### Aim of the task
Reproduce word for word the part of the material below that starts with the line containing "order: Caudata", including that line, and runs through the last line of the material.

### Record excerpts
=======

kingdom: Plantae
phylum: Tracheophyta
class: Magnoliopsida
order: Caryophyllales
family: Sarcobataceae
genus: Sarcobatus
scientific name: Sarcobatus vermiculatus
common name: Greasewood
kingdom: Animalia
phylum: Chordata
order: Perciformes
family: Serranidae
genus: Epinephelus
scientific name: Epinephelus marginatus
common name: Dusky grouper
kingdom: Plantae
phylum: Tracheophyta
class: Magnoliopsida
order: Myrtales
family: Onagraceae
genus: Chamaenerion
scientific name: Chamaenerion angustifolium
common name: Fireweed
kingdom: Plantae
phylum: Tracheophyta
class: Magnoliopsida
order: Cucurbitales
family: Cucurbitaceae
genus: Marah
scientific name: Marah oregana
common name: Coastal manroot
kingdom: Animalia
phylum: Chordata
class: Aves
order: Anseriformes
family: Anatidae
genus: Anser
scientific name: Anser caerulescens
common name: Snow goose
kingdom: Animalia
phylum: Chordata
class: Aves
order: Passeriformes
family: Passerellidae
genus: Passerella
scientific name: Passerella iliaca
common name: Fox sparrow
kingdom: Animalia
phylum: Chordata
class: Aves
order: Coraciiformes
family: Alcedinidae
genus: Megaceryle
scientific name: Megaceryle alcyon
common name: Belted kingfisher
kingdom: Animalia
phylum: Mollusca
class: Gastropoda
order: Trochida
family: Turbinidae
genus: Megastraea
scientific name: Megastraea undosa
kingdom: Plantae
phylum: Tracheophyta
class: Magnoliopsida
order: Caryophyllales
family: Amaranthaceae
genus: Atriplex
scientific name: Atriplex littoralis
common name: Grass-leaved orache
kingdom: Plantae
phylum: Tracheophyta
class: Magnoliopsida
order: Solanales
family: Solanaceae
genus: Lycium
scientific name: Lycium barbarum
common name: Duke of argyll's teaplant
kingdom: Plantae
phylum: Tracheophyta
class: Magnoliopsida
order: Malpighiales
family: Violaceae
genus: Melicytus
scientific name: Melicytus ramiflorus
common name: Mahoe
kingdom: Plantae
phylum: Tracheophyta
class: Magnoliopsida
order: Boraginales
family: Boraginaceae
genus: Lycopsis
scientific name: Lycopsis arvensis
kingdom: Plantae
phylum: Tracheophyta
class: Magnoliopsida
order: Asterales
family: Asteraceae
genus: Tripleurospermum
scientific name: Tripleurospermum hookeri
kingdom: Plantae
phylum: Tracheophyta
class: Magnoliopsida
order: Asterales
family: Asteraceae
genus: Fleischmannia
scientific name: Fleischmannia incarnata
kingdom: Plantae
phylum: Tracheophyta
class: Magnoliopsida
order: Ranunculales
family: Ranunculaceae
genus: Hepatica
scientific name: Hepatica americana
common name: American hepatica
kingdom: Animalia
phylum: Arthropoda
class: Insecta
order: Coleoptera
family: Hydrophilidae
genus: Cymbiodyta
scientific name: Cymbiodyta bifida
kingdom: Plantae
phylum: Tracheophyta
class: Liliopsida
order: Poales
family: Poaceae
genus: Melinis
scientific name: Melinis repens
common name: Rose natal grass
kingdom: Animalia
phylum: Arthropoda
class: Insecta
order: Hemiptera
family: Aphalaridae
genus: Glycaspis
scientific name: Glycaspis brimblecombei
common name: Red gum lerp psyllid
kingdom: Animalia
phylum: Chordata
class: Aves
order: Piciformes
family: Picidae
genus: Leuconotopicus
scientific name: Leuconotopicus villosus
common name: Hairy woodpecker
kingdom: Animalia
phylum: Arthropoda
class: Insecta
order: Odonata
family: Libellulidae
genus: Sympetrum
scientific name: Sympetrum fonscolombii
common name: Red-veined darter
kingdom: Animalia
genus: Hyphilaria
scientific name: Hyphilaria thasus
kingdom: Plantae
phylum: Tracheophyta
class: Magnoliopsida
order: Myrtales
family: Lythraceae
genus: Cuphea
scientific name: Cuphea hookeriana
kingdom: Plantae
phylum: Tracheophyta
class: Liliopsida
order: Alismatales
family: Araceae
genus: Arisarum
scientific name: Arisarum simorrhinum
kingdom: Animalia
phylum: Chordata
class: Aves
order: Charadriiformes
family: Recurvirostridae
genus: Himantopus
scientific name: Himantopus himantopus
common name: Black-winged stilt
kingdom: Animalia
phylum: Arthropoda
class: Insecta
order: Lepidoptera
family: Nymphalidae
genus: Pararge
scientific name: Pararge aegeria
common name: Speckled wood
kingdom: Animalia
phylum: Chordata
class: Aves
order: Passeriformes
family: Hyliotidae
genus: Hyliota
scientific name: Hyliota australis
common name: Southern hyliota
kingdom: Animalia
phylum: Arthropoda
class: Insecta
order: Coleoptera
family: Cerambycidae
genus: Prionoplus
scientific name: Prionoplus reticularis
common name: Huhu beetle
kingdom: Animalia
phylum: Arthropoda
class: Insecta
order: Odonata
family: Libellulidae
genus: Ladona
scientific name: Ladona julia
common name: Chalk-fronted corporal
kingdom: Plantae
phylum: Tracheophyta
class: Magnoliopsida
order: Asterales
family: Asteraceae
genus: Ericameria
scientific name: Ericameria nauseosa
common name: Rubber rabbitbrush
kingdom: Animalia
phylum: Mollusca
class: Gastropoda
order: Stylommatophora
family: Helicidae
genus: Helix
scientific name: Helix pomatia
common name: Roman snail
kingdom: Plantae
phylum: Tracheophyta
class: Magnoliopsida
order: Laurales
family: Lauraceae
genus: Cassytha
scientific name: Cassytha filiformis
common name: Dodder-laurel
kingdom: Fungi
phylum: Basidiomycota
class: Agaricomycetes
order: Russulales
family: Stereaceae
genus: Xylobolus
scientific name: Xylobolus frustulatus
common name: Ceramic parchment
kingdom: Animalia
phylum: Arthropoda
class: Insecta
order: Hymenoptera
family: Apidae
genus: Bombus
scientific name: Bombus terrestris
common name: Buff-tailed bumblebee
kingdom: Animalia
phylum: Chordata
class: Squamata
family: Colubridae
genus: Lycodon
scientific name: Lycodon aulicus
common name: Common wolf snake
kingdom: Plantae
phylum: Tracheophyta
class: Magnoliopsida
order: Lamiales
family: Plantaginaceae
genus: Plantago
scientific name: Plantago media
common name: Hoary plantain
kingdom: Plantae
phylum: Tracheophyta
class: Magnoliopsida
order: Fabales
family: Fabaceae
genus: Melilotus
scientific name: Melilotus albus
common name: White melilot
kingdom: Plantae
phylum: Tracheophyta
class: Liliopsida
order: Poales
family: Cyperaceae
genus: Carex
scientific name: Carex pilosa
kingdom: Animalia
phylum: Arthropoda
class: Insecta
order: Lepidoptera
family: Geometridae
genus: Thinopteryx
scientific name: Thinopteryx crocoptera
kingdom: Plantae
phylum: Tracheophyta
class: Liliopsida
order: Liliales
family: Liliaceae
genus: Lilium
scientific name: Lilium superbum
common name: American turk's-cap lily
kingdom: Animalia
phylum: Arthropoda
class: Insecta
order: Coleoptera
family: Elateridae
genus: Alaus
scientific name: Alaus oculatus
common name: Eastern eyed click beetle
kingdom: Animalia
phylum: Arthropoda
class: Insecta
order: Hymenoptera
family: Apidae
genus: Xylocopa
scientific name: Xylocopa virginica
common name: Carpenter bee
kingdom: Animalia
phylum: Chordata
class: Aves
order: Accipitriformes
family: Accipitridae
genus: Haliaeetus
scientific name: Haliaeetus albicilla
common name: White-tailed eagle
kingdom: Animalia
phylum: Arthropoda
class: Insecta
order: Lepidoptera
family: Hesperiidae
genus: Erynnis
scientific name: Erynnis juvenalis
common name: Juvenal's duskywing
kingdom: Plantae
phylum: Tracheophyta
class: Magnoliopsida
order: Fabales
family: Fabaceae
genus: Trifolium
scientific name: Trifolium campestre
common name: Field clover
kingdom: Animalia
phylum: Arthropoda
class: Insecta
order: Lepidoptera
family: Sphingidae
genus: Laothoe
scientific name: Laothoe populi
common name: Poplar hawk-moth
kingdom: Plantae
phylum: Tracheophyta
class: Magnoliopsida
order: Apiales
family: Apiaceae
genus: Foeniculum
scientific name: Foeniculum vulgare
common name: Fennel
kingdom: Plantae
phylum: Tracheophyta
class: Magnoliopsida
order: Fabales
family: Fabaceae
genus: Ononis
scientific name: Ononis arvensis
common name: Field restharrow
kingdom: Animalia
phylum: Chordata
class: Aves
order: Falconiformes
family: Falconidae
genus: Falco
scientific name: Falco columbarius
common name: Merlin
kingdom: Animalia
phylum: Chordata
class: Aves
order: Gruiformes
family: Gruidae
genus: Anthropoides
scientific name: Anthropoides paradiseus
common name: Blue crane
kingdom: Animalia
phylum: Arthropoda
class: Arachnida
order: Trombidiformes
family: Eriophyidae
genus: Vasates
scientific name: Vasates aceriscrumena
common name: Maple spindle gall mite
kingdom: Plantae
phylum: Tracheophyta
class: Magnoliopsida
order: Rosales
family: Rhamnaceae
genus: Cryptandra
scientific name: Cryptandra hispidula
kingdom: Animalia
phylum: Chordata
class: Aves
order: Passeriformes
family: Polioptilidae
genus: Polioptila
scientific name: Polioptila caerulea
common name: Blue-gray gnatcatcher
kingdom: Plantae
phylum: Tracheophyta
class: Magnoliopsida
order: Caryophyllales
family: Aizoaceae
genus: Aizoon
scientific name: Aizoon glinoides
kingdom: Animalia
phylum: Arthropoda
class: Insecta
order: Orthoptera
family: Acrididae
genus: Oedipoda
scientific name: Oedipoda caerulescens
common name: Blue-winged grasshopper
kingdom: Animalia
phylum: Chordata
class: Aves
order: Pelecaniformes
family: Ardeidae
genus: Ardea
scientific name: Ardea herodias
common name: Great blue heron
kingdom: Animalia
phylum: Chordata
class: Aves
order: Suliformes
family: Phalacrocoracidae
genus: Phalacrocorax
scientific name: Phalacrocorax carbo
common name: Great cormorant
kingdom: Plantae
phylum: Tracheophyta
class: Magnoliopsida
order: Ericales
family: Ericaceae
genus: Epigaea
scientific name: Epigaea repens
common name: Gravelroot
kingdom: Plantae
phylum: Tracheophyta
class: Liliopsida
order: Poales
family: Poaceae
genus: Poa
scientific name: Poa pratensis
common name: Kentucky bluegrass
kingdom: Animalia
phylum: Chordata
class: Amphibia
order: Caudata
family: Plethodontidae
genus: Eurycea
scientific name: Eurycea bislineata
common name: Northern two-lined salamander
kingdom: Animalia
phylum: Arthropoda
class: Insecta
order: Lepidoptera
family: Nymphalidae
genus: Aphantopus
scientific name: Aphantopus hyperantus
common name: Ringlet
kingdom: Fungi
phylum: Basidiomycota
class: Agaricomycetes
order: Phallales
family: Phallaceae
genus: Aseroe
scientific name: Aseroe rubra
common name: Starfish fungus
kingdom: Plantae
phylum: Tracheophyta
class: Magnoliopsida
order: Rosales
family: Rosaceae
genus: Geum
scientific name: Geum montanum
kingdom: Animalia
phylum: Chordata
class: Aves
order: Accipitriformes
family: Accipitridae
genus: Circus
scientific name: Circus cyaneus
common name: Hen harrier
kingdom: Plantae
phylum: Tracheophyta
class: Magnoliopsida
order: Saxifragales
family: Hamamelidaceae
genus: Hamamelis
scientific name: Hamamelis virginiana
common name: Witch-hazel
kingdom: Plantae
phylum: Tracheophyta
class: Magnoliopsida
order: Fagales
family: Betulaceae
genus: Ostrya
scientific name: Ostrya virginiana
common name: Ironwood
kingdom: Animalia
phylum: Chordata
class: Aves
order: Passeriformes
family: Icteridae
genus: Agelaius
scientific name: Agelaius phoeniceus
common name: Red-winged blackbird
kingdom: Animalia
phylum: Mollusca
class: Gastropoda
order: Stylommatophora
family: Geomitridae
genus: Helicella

=======

### Output of the task
order: Caudata
family: Plethodontidae
genus: Eurycea
scientific name: Eurycea bislineata
common name: Northern two-lined salamander
kingdom: Animalia
phylum: Arthropoda
class: Insecta
order: Lepidoptera
family: Nymphalidae
genus: Aphantopus
scientific name: Aphantopus hyperantus
common name: Ringlet
kingdom: Fungi
phylum: Basidiomycota
class: Agaricomycetes
order: Phallales
family: Phallaceae
genus: Aseroe
scientific name: Aseroe rubra
common name: Starfish fungus
kingdom: Plantae
phylum: Tracheophyta
class: Magnoliopsida
order: Rosales
family: Rosaceae
genus: Geum
scientific name: Geum montanum
kingdom: Animalia
phylum: Chordata
class: Aves
order: Accipitriformes
family: Accipitridae
genus: Circus
scientific name: Circus cyaneus
common name: Hen harrier
kingdom: Plantae
phylum: Tracheophyta
class: Magnoliopsida
order: Saxifragales
family: Hamamelidaceae
genus: Hamamelis
scientific name: Hamamelis virginiana
common name: Witch-hazel
kingdom: Plantae
phylum: Tracheophyta
class: Magnoliopsida
order: Fagales
family: Betulaceae
genus: Ostrya
scientific name: Ostrya virginiana
common name: Ironwood
kingdom: Animalia
phylum: Chordata
class: Aves
order: Passeriformes
family: Icteridae
genus: Agelaius
scientific name: Agelaius phoeniceus
common name: Red-winged blackbird
kingdom: Animalia
phylum: Mollusca
class: Gastropoda
order: Stylommatophora
family: Geomitridae
genus: Helicella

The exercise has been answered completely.